John sits there thinking “what will Linda do”? And what she will do will depend, in turn, on what she thinks John will do. But what John will do depends, in turn, on what John thinks Linda thinks that John will do. And so on, for ever.

But suppose Linda and John share a favourite restaurant – the Elizabeth in Oxford, perhaps. Then Linda might think: suppose John were to be at the Elizabeth, what would be the best course of action for me? To go to the Elizabeth, of course. And the same is true for Linda. So even without a chat on the mobile phone, it would seem to make good sense for each to turn up at the Elizabeth at eight o’clock.

That happy event is a Nash equilibrium. It cuts through endless rounds of speculation about the motives of others. Is there an outcome in which everyone is doing what is best for them, given the choices which have been made by everyone else? That is the definition of a Nash equilibrium. If the concept seems rather obvious, but demonstrates that Nash’s idea has one of the hallmarks of real scientific originality. It is obvious, once it has been pointed out to you. It wasn’t before.

Still, there are problems to which the Nash solution is less trite than the recommendation to go to the Elizabeth at eight. Take the familiar business problem of how much capacity to build. The price you realise for your output depends on the total amount of capacity which everyone installs. This has a precise Nash equilibrium solution. The total amount of capacity which will be built increases with the number of firms which enter – but at a diminishing rate – and the amount of excess capacity will rise with the ratio of fixed to variable costs. We can write out the mathematics of it. And understand better why industries with higher fixed costs are prone to cyclical instability, why they experience periods of acute price competition, and tend to be subject to cartels and to regular phases of rationalisation and consolidation.

But a Nash equilibrium is a funny kind of solution. It need not be the outcome. Linda might get fed up and go home. John might have misunderstood what Linda said about the Elizabeth. And Linda and John could have found each other in many different Nash equilibria. If they want to be together sufficiently then meeting in Joe’s greasy spoon café is another solution.

If there are many Nash equilibria, and there are often are, then better ones should be preferred to worse. Still, it can happen the other way round. The QWERTY layout for keyboards is grossly inefficient. It was invented to slow users down in the days when typewriter keys were liable to jam. Other systems, like the Dvorak layout, are simpler and quicker to use.

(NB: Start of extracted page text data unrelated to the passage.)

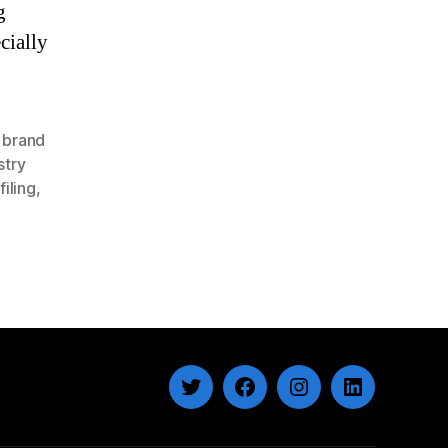
g
cially
,
brand
stry
filing
,
Twitter
Facebook
Instagram
LinkedIn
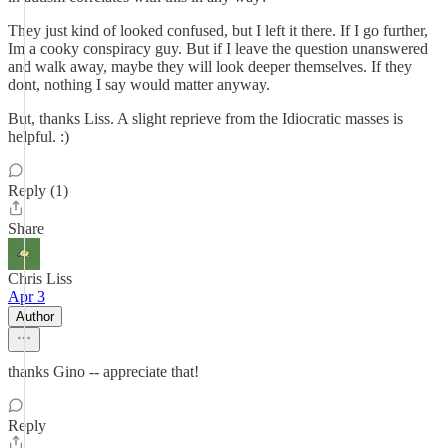
They just kind of looked confused, but I left it there. If I go further,
Im a cooky conspiracy guy. But if I leave the question unanswered
and walk away, maybe they will look deeper themselves. If they
dont, nothing I say would matter anyway.
But, thanks Liss. A slight reprieve from the Idiocratic masses is
helpful. :)
Reply (1)
Share
Chris Liss
Apr 3
Author
thanks Gino -- appreciate that!
Reply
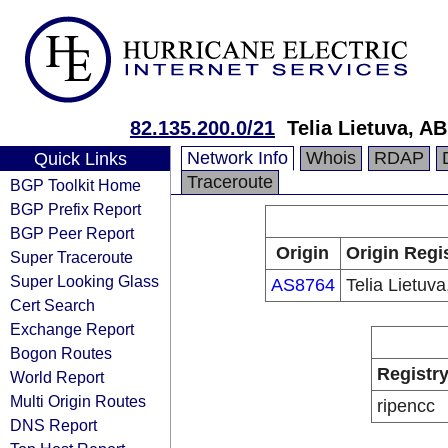
82.135.200.0/21
Telia Lietuva, AB
Network Info
Whois
RDAP
Quick Links
Traceroute
BGP Toolkit Home
BGP Prefix Report
BGP Peer Report
Origin
Origin Regi
Super Traceroute
Super Looking Glass
AS8764
Telia Lietuva
Cert Search
Exchange Report
Bogon Routes
Registr
World Report
Multi Origin Routes
ripencc
DNS Report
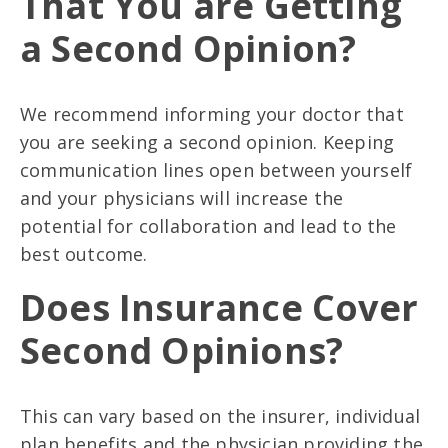
That You are Getting
a Second Opinion?
We recommend informing your doctor that
you are seeking a second opinion. Keeping
communication lines open between yourself
and your physicians will increase the
potential for collaboration and lead to the
best outcome.
Does Insurance Cover
Second Opinions?
This can vary based on the insurer, individual
plan benefits and the physician providing the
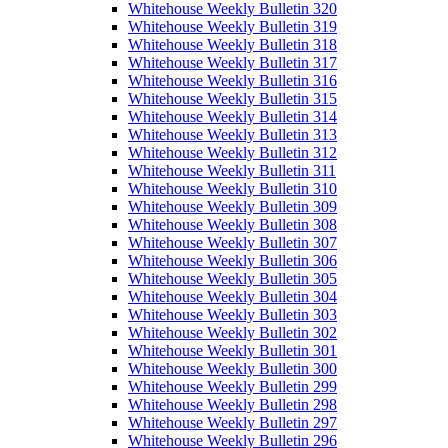
Whitehouse Weekly Bulletin 320
Whitehouse Weekly Bulletin 319
Whitehouse Weekly Bulletin 318
Whitehouse Weekly Bulletin 317
Whitehouse Weekly Bulletin 316
Whitehouse Weekly Bulletin 315
Whitehouse Weekly Bulletin 314
Whitehouse Weekly Bulletin 313
Whitehouse Weekly Bulletin 312
Whitehouse Weekly Bulletin 311
Whitehouse Weekly Bulletin 310
Whitehouse Weekly Bulletin 309
Whitehouse Weekly Bulletin 308
Whitehouse Weekly Bulletin 307
Whitehouse Weekly Bulletin 306
Whitehouse Weekly Bulletin 305
Whitehouse Weekly Bulletin 304
Whitehouse Weekly Bulletin 303
Whitehouse Weekly Bulletin 302
Whitehouse Weekly Bulletin 301
Whitehouse Weekly Bulletin 300
Whitehouse Weekly Bulletin 299
Whitehouse Weekly Bulletin 298
Whitehouse Weekly Bulletin 297
Whitehouse Weekly Bulletin 296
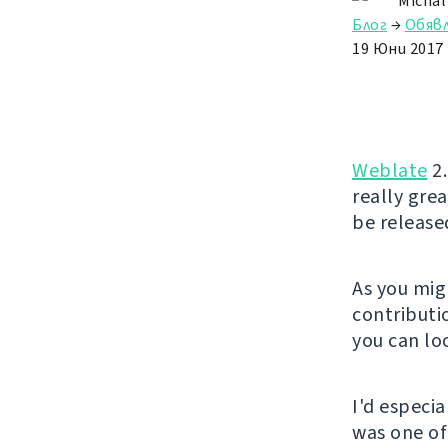
Michal
Блог
→
Обяв
19 Юни 2017
Weblate
2.
really gre
be release
As you mig
contributio
you can lo
I'd especi
was one of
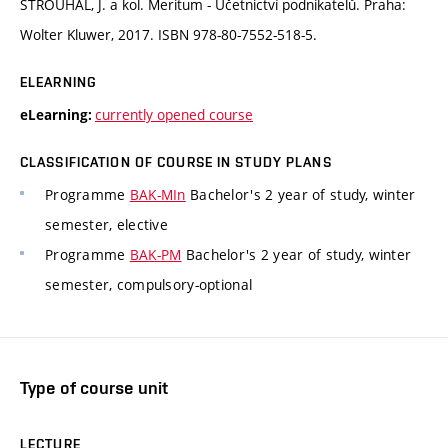
STROUHAL, J. a kol. Meritum - Účetnictví podnikatelů. Praha:
Wolter Kluwer, 2017. ISBN 978-80-7552-518-5.
ELEARNING
currently opened course
eLearning:
CLASSIFICATION OF COURSE IN STUDY PLANS
Programme
BAK-MIn
Bachelor's 2 year of study, winter
semester, elective
Programme
BAK-PM
Bachelor's 2 year of study, winter
semester, compulsory-optional
Type of course unit
LECTURE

But if everyone else is using QWERTY, if most machines are made in QWERTY, the sensible thing to do is to learn and use QWERTY. And that is true for everyone else. Which is why we are stuck, for ever, with an inefficient Nash equilibrium. It is a demonstration of the power of the concept. Having reached a Nash equilibrium, we cannot leave it, even for a better one.

More confusing still are the cases where several Nash equilibria are equally good. Suppose John likes the Elizabeth but Linda prefers the Petit Blanc. If each follows their own preference, each will dine alone. But if Linda goes to the Elizabeth, she takes the risk that John, with equivalent altruism, will be at Le Petit Blanc – leaving them with the worse of all outcomes, in which they dine separately at their least preferred restaurants. The game is called the Battle of the Sexes by mathematicians, because it displays familiar features of personal relationships – lack of communication, confusion, and scope for the best of motives to be misunderstood.

But the Battle of the Sexes is actually the universal problem of co-ordination in business. It does not matter much what the outcome is, only that we should all pursue the same actions. The general answer to this issue is hierarchy. If John’s wishes are paramount, the outcome is likely to be better – not just for John, but for Linda. It does not really matter which side of the road we drive on, but it matters a great deal that everyone should drive on the same side of the road, and that is why it is necessary that someone should tell us what to do and that we should obey them.

Not an idea that goes down well in Oxford, or at Princeton, where Nash spent his career. That career – characterised by phases of outstanding originality broken by long bouts of paranoid schizophrenia – is a telling reminder that the originality and sensitivity associated with great insight may actually be disabling, not helpful, in everyday life. But we should not conclude that we cannot learn from these insights. Just as we need not admire Mozart’s character to enjoy his music, or applaud Clinton’s habits to benefit from his economic policies, we need not envy Nash’s life to benefit from his ideas.